George Saravelos, analyst Deutsche Bank, writes in a client report: “Section 899 challenges the open nature of US capital markets by explicitly using the taxation of foreign possession of US assets as a lever to promote the United States’ economic objectives.”
So will this proposal be actually law? The only sincere answer (as in the case of most of Trump’s political decisions) is “no one knows”. Finally, Trumps often bark more than bite, and the courts sometimes attract his reins, as was the case last week in the case of tariffs.
In any case, there is a number of unknown in connection with Article 899. The Senate could insist on mitigating or removing this clause. Or if the surcharge remains maintained, there may be provisions that will allow the affected non -American investors and compensate for companies from domestic tax accounts.
The EU can be an easy target
No one knows exactly how the “discriminatory foreign country” will be defined (although the Ministry of Finance should regularly inform). It is not even clear what investors and companies could affect. At first glance, the bill concerns only investors and companies that are already subject to tax liability in the United States.
However, as I recently mentioned, the White House recently warned in the executive order that he could annul the key 1984 key decision, which, among other things, freed Chinese investors from the previous 30 % withholding tax on assets, such as US government bonds. If this happens, these flows could also affect the section 899, as analysts like Michael McNAir.
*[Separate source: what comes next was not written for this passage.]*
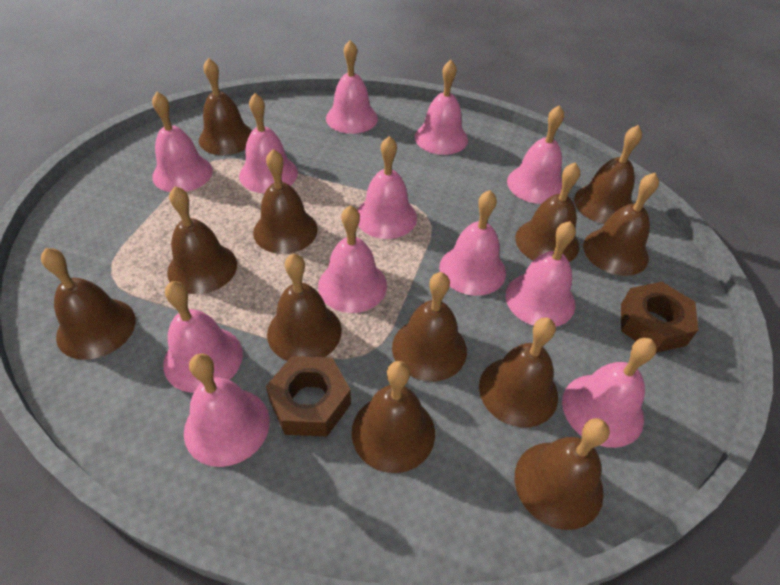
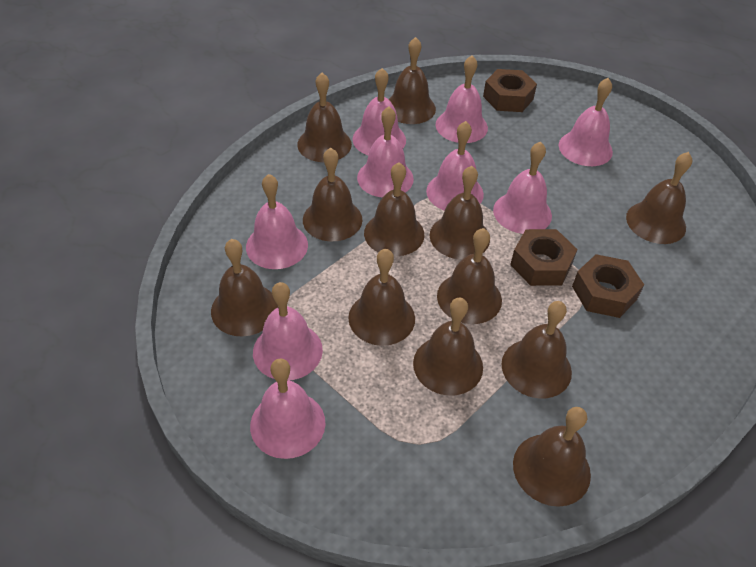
brown nut: 2 -> 3
pink bell: 12 -> 9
Another reason for uncertainty is the contradictions between Trump’s own advisors. Some are said to like the idea of imposing a revenge tax on foreigners, because it takes Trump’s voter base. Think-tank related to Vice President JD Vance believes that such taxes could bring two trillion dollars in the next decade.
And personalities like the business Minister of the Howard Lutnick would like to find new weapons they could have in business negotiations with the EU and Canada. As the law firm Davis Polk points out, these two regions, along with the United Kingdom, introduce taxes on digital services, and thus could become an easy goal for measures under Article 899.
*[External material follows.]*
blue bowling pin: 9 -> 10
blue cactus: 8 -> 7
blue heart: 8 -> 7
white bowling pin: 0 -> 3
From commercial wars of capital warfare
However, Finance Minister Scott Bessent is likely to be cautious about referring to Article 899 because he does not want to discourage global investors from government bonds. After all, he needs to sell a number of US state securities so that he can finance the ever -increasing debt. There are already signs of capital leakage.
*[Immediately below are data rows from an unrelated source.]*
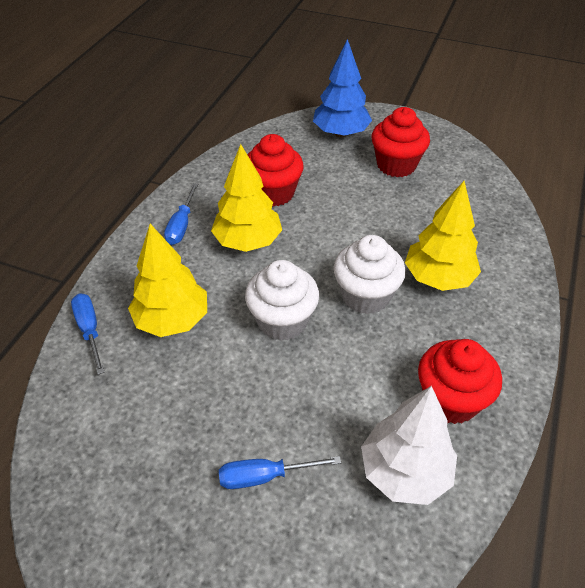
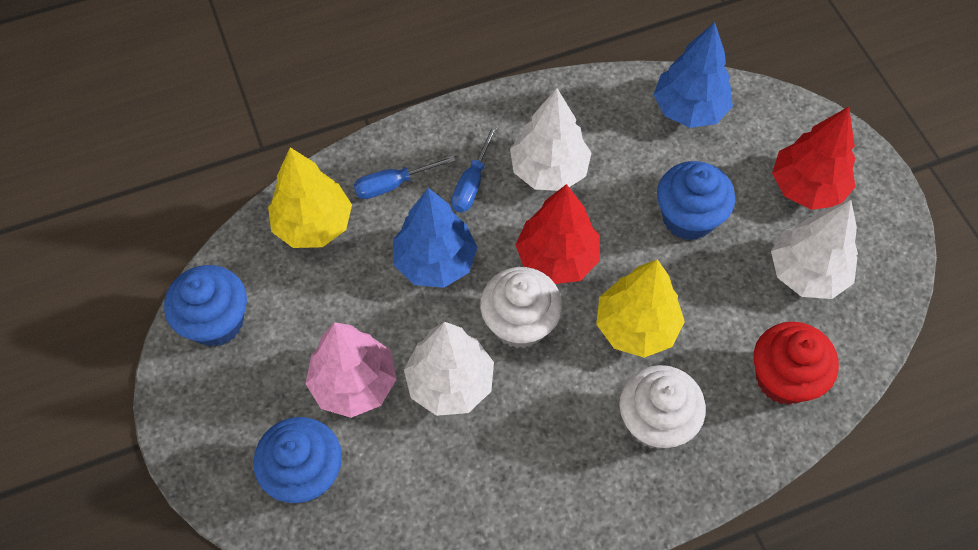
blue cupcake: 0 -> 3
blue screwdriver: 3 -> 2
blue tree: 1 -> 2
pink tree: 0 -> 1
red cupcake: 3 -> 1
red tree: 0 -> 2
white tree: 1 -> 3
yellow tree: 3 -> 2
Either way, the crucial is that the very presence of paragraph 899 in this bill – whatever happens – is likely to weaken even more global confidence, as Trump’s team shows at least the idea of changing commercial wars into capital wars in the future.
No wonder investment groups, from Canadian pension funds to powerful Asian institutions, tell me that they are inconspicuously diverting from US assets. Or that representatives of the Federal Reserve System recently feared likely damage to the US economy if its “safe port” status for investment was weakened. Like any legislative mine, this is also sentenced to failure. The Senate should kick it out.